Déléguée scientifique du centre Inria de l'Université de Rennes
Quant à la Chaire de professeur junior d’Hélène Hivert, "c’est une graine que nous plantons dans l’idée d’aller ensuite vers une équipe commune avec le laboratoire Géosciences Rennes, partie intégrante de l’Osur dans le pôle environnement. Elle s’inscrit aussi dans le contexte de IRIS-E, un projet lauréat du programme « Excellences sous toutes ses formes » financé par Programme investissements d’avenir structurant pour le site. Les problématiques de l’eau sont au cœur de ce projet."
Cette stratégie se déploie également au niveau local. "Dans la convention signée, en 2022, entre notre centre Inria et l’Université de Rennes, un des objectifs à terme est de créer une équipe interdisciplinaire pour chacun des cinq pôles de l’Université. À savoir : mathématiques-numérique, biologie-santé, environnement, matériaux, et sciences de l’Homme, des organisations, de la société. Sur le premier de ces pôles, nous avons déjà 23 équipes communes avec l’Irisa, le laboratoire d’informatique de l’université ainsi que trois équipes avec l’Irmar, le laboratoire de mathématiques. En biologie-santé, nous avons une équipe, EMPENN, qui travaille sur la neuro-imagerie. Mais nous souhaiterions en créer d’autres."
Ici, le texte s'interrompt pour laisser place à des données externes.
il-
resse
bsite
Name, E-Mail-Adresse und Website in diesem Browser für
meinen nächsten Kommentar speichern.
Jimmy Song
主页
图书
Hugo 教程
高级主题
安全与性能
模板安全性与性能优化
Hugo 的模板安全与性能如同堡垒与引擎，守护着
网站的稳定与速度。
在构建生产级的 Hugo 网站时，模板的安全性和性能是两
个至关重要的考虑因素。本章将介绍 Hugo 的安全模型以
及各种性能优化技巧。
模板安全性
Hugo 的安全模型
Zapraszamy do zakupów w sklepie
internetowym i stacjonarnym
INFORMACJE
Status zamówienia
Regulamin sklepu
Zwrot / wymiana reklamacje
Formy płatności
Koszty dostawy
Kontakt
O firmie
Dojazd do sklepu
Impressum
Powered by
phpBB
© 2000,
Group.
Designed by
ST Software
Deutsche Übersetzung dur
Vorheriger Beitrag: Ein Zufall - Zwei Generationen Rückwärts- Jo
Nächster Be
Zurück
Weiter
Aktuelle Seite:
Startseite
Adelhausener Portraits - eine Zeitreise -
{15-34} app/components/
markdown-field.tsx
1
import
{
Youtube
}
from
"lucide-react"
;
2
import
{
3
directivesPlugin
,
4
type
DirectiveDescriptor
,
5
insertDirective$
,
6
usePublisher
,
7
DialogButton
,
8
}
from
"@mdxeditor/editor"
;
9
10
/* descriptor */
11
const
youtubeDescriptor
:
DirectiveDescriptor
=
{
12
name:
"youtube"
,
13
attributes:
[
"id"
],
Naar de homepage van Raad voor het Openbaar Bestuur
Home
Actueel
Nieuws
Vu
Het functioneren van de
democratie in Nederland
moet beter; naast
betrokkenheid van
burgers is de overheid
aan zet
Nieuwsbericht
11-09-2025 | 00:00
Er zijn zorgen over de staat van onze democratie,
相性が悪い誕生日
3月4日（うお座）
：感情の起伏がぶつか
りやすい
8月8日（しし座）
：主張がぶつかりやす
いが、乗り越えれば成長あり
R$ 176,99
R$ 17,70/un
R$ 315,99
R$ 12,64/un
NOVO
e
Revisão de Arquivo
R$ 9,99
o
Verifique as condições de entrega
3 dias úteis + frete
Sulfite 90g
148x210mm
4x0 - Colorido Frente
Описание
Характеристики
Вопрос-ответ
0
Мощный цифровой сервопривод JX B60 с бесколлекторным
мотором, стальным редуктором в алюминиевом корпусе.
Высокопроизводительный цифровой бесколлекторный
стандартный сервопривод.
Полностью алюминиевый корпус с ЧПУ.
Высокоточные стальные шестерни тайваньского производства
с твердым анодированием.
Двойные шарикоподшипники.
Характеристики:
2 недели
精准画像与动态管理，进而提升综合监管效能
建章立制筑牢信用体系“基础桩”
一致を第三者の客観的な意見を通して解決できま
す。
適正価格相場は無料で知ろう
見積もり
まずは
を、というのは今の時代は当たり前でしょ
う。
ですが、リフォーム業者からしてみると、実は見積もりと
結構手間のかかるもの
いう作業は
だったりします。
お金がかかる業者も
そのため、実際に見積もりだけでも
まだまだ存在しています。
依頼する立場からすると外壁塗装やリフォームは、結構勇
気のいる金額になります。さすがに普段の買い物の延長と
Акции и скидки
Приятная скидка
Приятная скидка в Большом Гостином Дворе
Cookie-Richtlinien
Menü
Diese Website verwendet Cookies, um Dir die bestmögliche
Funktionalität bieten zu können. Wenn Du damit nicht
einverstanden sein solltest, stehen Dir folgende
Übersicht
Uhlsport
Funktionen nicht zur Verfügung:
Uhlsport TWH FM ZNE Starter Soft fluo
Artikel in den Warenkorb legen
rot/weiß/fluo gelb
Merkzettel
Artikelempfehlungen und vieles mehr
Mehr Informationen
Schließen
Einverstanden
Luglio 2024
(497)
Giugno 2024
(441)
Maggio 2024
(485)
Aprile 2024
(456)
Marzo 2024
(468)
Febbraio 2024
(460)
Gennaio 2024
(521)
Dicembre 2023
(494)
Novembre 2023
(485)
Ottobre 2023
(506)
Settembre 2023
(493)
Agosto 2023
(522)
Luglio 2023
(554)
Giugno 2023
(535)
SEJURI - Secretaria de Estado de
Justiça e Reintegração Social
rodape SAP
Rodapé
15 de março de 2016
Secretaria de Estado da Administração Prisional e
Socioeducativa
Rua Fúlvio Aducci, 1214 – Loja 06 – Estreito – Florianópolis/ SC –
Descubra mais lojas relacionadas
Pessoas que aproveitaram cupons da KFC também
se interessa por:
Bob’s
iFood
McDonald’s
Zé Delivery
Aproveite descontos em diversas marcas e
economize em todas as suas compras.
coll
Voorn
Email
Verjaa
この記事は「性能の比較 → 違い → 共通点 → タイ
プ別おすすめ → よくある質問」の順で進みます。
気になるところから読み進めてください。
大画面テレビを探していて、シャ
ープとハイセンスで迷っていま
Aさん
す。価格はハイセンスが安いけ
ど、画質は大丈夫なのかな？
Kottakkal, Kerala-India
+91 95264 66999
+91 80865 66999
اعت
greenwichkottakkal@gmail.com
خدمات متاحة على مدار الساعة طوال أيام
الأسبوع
"Ce faisant, nous nous inscrivons dans la politique nationale de l’institut qui a souhaité utiliser les CPJ pour favoriser des activités inter/pluridisciplinaires cohérentes avec la politique des sites où sont implantés ses centres. Ce dispositif nous a semblé un bon instrument pour prendre ce risque scientifique et essayer de créer une équipe. Il permet de recruter des chercheurs qui ne sont pas complètement débutants, qui possèdent déjà une certaine expérience. Et au bout de six ans, en principe, les titulaires d’une CPJ dans l’institut seront titularisés dans le corps des Directeurs de recherche."